Task brief: Keep the images out and set the listing below down word for word.

Source data:
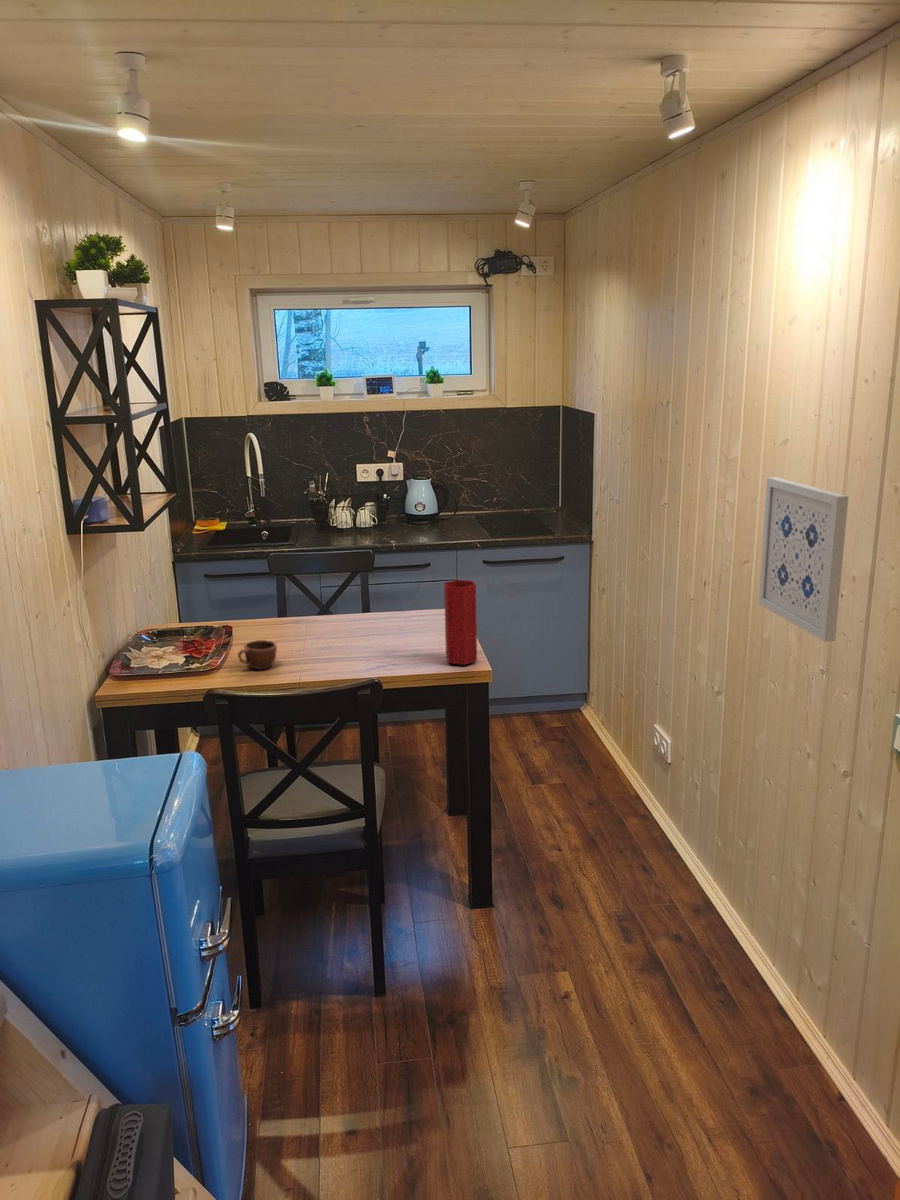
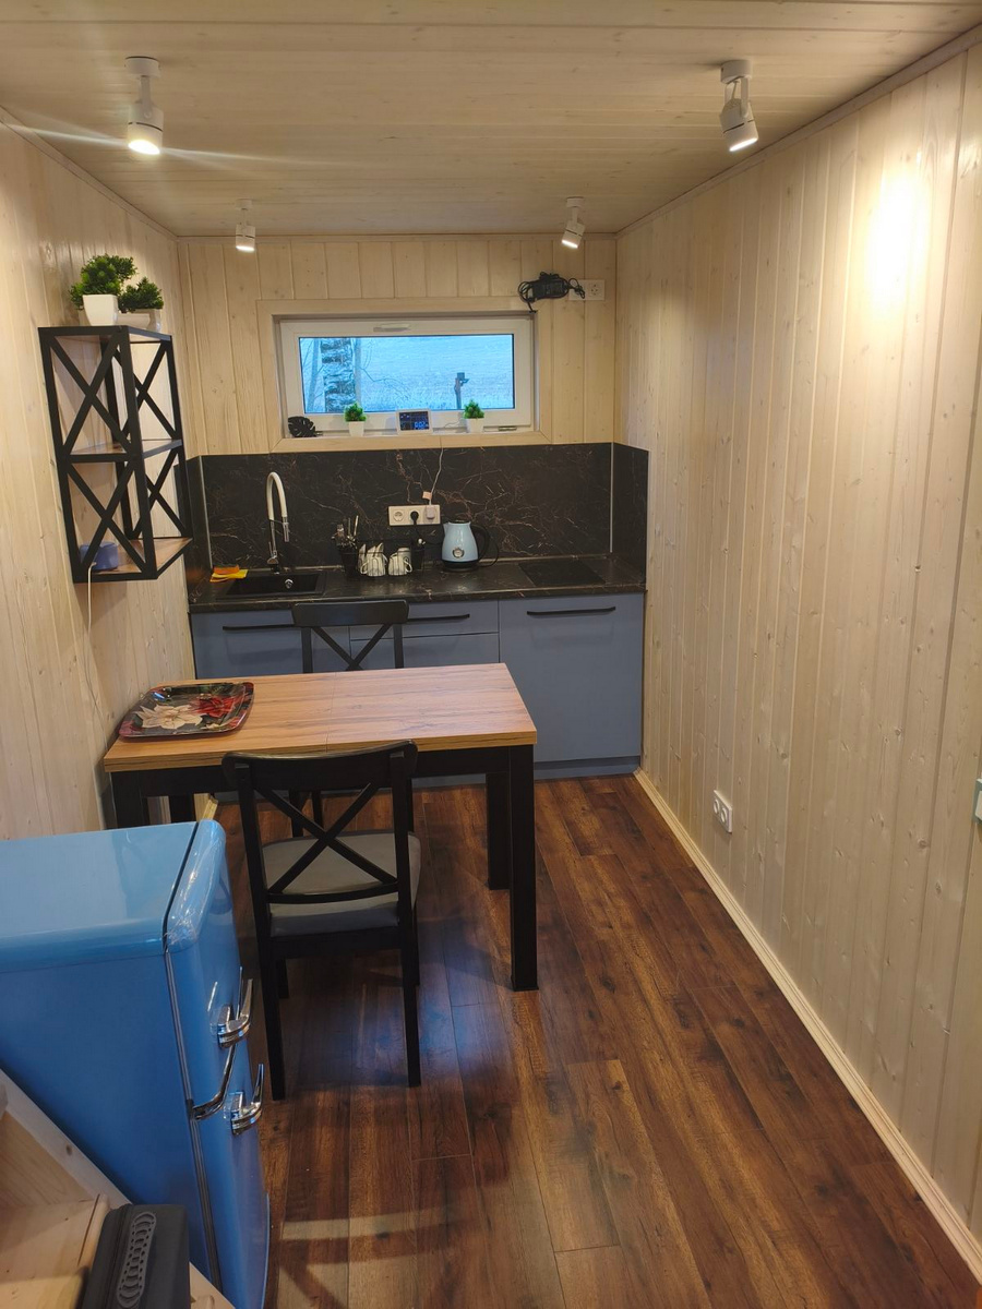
- vase [443,579,478,666]
- wall art [757,476,850,643]
- mug [237,639,278,670]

Response to this exercise:
- vase [443,579,478,666]
- wall art [757,476,850,643]
- mug [237,639,278,670]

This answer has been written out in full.